→ Written problem
Express the part below that opens with the line containing "family: Erebidae" and closes with the line containing "scientific name: Lophodytes cucullatus", both lines included, as a JSON list of strings with one string per line and blank lines left out.

→ Information provided
▬▬▬▬▬▬

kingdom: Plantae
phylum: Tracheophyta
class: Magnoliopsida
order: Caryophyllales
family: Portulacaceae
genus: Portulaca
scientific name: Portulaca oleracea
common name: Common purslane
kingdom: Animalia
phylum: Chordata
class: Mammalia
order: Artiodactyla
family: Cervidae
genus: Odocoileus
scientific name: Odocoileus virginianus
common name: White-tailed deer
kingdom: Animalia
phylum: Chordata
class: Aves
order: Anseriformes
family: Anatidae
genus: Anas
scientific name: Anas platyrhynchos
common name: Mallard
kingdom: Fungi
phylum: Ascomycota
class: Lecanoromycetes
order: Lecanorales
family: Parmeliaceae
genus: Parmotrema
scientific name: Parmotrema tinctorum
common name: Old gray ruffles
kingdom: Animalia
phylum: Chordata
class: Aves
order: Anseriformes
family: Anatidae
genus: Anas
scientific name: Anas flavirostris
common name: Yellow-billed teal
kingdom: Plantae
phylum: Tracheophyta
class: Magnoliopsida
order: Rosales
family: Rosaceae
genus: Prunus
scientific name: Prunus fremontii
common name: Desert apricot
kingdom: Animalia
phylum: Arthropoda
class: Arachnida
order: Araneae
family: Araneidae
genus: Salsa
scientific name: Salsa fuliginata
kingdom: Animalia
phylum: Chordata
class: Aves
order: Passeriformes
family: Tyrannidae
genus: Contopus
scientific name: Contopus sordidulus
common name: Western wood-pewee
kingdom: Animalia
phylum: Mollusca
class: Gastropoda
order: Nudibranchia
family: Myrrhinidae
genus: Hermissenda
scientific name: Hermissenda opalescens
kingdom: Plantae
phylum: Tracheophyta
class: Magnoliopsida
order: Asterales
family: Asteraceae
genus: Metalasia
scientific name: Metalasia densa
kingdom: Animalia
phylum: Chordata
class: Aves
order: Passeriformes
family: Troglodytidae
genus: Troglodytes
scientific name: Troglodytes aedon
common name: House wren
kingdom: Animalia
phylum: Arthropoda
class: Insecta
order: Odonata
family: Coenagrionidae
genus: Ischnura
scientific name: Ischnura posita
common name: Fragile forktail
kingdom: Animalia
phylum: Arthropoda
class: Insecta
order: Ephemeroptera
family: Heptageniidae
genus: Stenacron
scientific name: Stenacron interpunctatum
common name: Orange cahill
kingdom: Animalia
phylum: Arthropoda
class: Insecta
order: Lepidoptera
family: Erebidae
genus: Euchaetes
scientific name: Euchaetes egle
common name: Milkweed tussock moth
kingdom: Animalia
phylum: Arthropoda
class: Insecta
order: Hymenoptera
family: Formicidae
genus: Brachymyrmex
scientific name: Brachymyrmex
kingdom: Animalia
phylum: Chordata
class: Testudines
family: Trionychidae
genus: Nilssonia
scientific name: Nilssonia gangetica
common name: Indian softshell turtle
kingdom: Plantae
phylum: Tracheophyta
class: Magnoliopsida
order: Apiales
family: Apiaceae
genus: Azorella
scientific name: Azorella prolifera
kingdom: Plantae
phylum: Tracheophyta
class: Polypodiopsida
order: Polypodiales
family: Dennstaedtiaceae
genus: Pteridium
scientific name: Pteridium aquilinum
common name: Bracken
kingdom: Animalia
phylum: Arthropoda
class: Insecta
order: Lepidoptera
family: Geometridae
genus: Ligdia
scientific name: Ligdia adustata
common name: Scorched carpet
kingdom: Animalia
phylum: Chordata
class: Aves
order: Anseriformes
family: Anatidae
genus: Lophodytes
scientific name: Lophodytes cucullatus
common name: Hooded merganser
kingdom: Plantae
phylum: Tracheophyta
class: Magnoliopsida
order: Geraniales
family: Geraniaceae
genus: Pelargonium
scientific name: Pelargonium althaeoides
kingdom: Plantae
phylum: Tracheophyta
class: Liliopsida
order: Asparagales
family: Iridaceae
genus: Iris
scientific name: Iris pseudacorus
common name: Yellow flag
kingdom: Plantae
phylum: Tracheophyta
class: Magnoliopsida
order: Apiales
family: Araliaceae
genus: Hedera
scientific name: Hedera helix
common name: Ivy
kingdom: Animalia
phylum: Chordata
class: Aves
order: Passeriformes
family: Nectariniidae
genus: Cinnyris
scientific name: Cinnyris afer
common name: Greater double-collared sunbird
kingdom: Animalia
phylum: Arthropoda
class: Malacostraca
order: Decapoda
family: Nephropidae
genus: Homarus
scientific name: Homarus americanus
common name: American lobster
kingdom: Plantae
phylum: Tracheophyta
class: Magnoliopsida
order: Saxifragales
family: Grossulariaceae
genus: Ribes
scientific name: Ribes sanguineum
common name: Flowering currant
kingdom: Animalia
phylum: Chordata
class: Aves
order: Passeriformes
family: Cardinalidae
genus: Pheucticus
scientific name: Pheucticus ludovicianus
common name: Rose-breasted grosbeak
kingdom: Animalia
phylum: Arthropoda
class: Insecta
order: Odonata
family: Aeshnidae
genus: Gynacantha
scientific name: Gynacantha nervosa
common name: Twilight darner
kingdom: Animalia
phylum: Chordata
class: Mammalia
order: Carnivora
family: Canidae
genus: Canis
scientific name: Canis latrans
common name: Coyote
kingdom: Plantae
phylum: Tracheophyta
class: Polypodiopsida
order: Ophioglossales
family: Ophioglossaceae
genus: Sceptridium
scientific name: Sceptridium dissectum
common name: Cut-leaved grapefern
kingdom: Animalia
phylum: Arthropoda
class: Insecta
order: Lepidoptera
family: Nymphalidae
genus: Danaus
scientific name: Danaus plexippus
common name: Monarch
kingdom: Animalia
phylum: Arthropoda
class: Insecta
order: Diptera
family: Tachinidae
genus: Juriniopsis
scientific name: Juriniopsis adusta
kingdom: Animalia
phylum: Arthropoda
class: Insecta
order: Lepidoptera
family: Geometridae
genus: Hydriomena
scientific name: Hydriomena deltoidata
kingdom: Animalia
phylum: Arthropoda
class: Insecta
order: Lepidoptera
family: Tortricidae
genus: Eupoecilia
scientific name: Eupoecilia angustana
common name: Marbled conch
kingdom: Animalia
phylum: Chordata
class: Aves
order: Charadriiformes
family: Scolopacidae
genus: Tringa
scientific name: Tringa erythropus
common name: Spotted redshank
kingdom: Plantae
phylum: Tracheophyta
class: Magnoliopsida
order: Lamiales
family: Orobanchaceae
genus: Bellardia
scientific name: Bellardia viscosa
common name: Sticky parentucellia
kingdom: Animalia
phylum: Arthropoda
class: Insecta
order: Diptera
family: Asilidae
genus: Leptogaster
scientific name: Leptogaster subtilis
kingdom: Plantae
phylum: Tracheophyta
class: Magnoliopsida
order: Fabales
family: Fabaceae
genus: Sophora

▬▬▬▬▬▬

→ Exercise result
[
  "family: Erebidae",
  "genus: Euchaetes",
  "scientific name: Euchaetes egle",
  "common name: Milkweed tussock moth",
  "kingdom: Animalia",
  "phylum: Arthropoda",
  "class: Insecta",
  "order: Hymenoptera",
  "family: Formicidae",
  "genus: Brachymyrmex",
  "scientific name: Brachymyrmex",
  "kingdom: Animalia",
  "phylum: Chordata",
  "class: Testudines",
  "family: Trionychidae",
  "genus: Nilssonia",
  "scientific name: Nilssonia gangetica",
  "common name: Indian softshell turtle",
  "kingdom: Plantae",
  "phylum: Tracheophyta",
  "class: Magnoliopsida",
  "order: Apiales",
  "family: Apiaceae",
  "genus: Azorella",
  "scientific name: Azorella prolifera",
  "kingdom: Plantae",
  "phylum: Tracheophyta",
  "class: Polypodiopsida",
  "order: Polypodiales",
  "family: Dennstaedtiaceae",
  "genus: Pteridium",
  "scientific name: Pteridium aquilinum",
  "common name: Bracken",
  "kingdom: Animalia",
  "phylum: Arthropoda",
  "class: Insecta",
  "order: Lepidoptera",
  "family: Geometridae",
  "genus: Ligdia",
  "scientific name: Ligdia adustata",
  "common name: Scorched carpet",
  "kingdom: Animalia",
  "phylum: Chordata",
  "class: Aves",
  "order: Anseriformes",
  "family: Anatidae",
  "genus: Lophodytes",
  "scientific name: Lophodytes cucullatus"
]